The researchers estimated that breast cancer was over diagnosed in 1.3 million U.S. women in the past 30 years. In 2008 alone, they estimated that breast cancer was over diagnosed in more than 70,000 women, accounting for 31 percent of all breast cancers diagnosed.
Welch said the findings cannot answer the question of whether women should get screened for breast cancer, nor does it suggest that there are no benefits, but the findings do challenge the assumption that mammograms are always a good idea.
"I can't discount that there may be a tiny fraction of women who are helped by screening, but we can say it is very small - much smaller than conventional wisdom," he said.
Others were quick to dismiss the findings, saying the study by Welch and Bleyer was fundamentally flawed because it underestimates the annual rate of breast cancer growth.
Dr. Debra Monticciolo, a spokeswoman for the American College of Radiology and president of Society of Breast Imaging, said the paper was an "extensive analysis based on false assumptions."
For their analysis, the researchers assumed in their "best guess" estimate that breast cancer rates would remain fairly stable over the study period, increasing at a rate of about a quarter of a percent a year.

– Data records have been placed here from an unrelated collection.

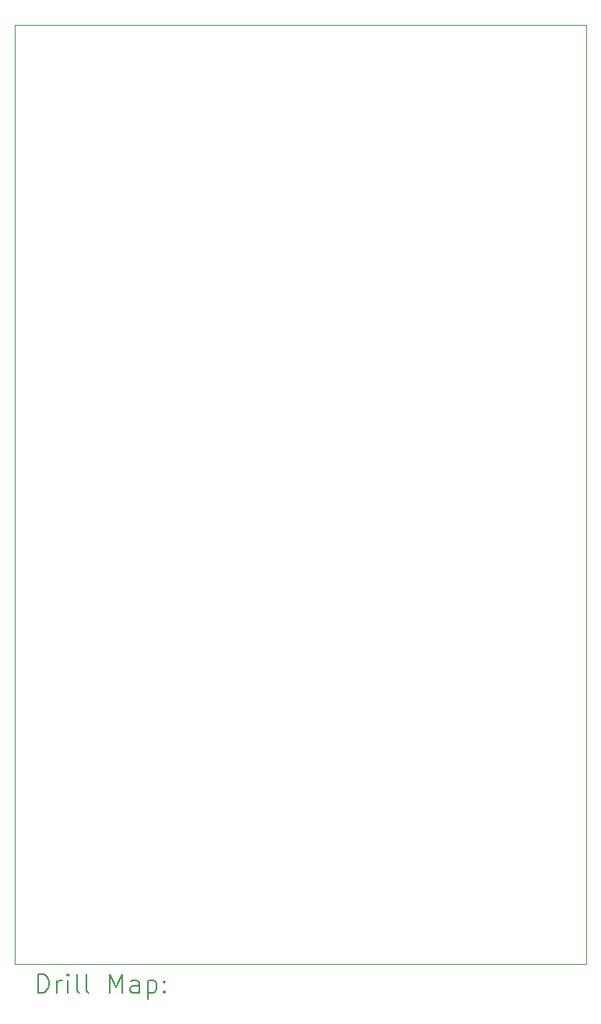
<source format=gbr>
%TF.GenerationSoftware,KiCad,Pcbnew,9.0.4*%
%TF.CreationDate,2025-09-21T01:50:17+05:30*%
%TF.ProjectId,panel,70616e65-6c2e-46b6-9963-61645f706362,rev?*%
%TF.SameCoordinates,Original*%
%TF.FileFunction,Drillmap*%
%TF.FilePolarity,Positive*%
%FSLAX45Y45*%
G04 Gerber Fmt 4.5, Leading zero omitted, Abs format (unit mm)*
G04 Created by KiCad (PCBNEW 9.0.4) date 2025-09-21 01:50:17*
%MOMM*%
%LPD*%
G01*
G04 APERTURE LIST*
%ADD10C,0.050000*%
%ADD11C,0.200000*%
G04 APERTURE END LIST*
D10*
X11700000Y-3030000D02*
X17920000Y-3030000D01*
X17920000Y-13230000D01*
X11700000Y-13230000D01*
X11700000Y-3030000D01*
D11*
X11958277Y-13543984D02*
X11958277Y-13343984D01*
X11958277Y-13343984D02*
X12005896Y-13343984D01*
X12005896Y-13343984D02*
X12034467Y-13353508D01*
X12034467Y-13353508D02*
X12053515Y-13372555D01*
X12053515Y-13372555D02*
X12063039Y-13391603D01*
X12063039Y-13391603D02*
X12072562Y-13429698D01*
X12072562Y-13429698D02*
X12072562Y-13458269D01*
X12072562Y-13458269D02*
X12063039Y-13496365D01*
X12063039Y-13496365D02*
X12053515Y-13515412D01*
X12053515Y-13515412D02*
X12034467Y-13534460D01*
X12034467Y-13534460D02*
X12005896Y-13543984D01*
X12005896Y-13543984D02*
X11958277Y-13543984D01*
X12158277Y-13543984D02*
X12158277Y-13410650D01*
X12158277Y-13448746D02*
X12167801Y-13429698D01*
X12167801Y-13429698D02*
X12177324Y-13420174D01*
X12177324Y-13420174D02*
X12196372Y-13410650D01*
X12196372Y-13410650D02*
X12215420Y-13410650D01*
X12282086Y-13543984D02*
X12282086Y-13410650D01*
X12282086Y-13343984D02*
X12272562Y-13353508D01*
X12272562Y-13353508D02*
X12282086Y-13363031D01*
X12282086Y-13363031D02*
X12291610Y-13353508D01*
X12291610Y-13353508D02*
X12282086Y-13343984D01*
X12282086Y-13343984D02*
X12282086Y-13363031D01*
X12405896Y-13543984D02*
X12386848Y-13534460D01*
X12386848Y-13534460D02*
X12377324Y-13515412D01*
X12377324Y-13515412D02*
X12377324Y-13343984D01*
X12510658Y-13543984D02*
X12491610Y-13534460D01*
X12491610Y-13534460D02*
X12482086Y-13515412D01*
X12482086Y-13515412D02*
X12482086Y-13343984D01*
X12739229Y-13543984D02*
X12739229Y-13343984D01*
X12739229Y-13343984D02*
X12805896Y-13486841D01*
X12805896Y-13486841D02*
X12872562Y-13343984D01*
X12872562Y-13343984D02*
X12872562Y-13543984D01*
X13053515Y-13543984D02*
X13053515Y-13439222D01*
X13053515Y-13439222D02*
X13043991Y-13420174D01*
X13043991Y-13420174D02*
X13024943Y-13410650D01*
X13024943Y-13410650D02*
X12986848Y-13410650D01*
X12986848Y-13410650D02*
X12967801Y-13420174D01*
X13053515Y-13534460D02*
X13034467Y-13543984D01*
X13034467Y-13543984D02*
X12986848Y-13543984D01*
X12986848Y-13543984D02*
X12967801Y-13534460D01*
X12967801Y-13534460D02*
X12958277Y-13515412D01*
X12958277Y-13515412D02*
X12958277Y-13496365D01*
X12958277Y-13496365D02*
X12967801Y-13477317D01*
X12967801Y-13477317D02*
X12986848Y-13467793D01*
X12986848Y-13467793D02*
X13034467Y-13467793D01*
X13034467Y-13467793D02*
X13053515Y-13458269D01*
X13148753Y-13410650D02*
X13148753Y-13610650D01*
X13148753Y-13420174D02*
X13167801Y-13410650D01*
X13167801Y-13410650D02*
X13205896Y-13410650D01*
X13205896Y-13410650D02*
X13224943Y-13420174D01*
X13224943Y-13420174D02*
X13234467Y-13429698D01*
X13234467Y-13429698D02*
X13243991Y-13448746D01*
X13243991Y-13448746D02*
X13243991Y-13505888D01*
X13243991Y-13505888D02*
X13234467Y-13524936D01*
X13234467Y-13524936D02*
X13224943Y-13534460D01*
X13224943Y-13534460D02*
X13205896Y-13543984D01*
X13205896Y-13543984D02*
X13167801Y-13543984D01*
X13167801Y-13543984D02*
X13148753Y-13534460D01*
X13329705Y-13524936D02*
X13339229Y-13534460D01*
X13339229Y-13534460D02*
X13329705Y-13543984D01*
X13329705Y-13543984D02*
X13320182Y-13534460D01*
X13320182Y-13534460D02*
X13329705Y-13524936D01*
X13329705Y-13524936D02*
X13329705Y-13543984D01*
X13329705Y-13420174D02*
X13339229Y-13429698D01*
X13339229Y-13429698D02*
X13329705Y-13439222D01*
X13329705Y-13439222D02*
X13320182Y-13429698D01*
X13320182Y-13429698D02*
X13329705Y-13420174D01*
X13329705Y-13420174D02*
X13329705Y-13439222D01*
M02*

</source>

"They are off by a factor of 4," said Monticciolo, who said the real figure is closer to 1 percent increase per year.
"If you recognize breast cancer had been increasing for 1 percent per year, there is no overdiagnosis."
Welch dismissed the criticism as a "circling of the wagons" by a specialty group that is "simply not open" to consider that there might be any problems with mammography.
"It's is a lot easier to make a simple (and misleading) case for screening, than it is to try to do better. But it is not in the best interest of our patients," he said.
Dr. Colin Begg of Memorial Sloan-Kettering Cancer Center of New York said he thinks the study makes a pretty good case for overdiagnosis, but he questions the authors' assertion that the benefits of mammography are small.
"We have had umpteen randomized trials out there that show there is a mortality benefit of about 15 percent," he said.
Begg said the authors are concerned that women are being encouraged to get mammograms when it may not be in their best interest, but he said all screening tests have risks as well as benefits.
Breast cancer is the second-leading cause of cancer death in women, exceeded only by lung cancer, according to the American Cancer Society.
"I'm assuming most women who get mammograms are vastly more concerned about preventing their death from breast cancer than they are about the false positives of mammography," he said.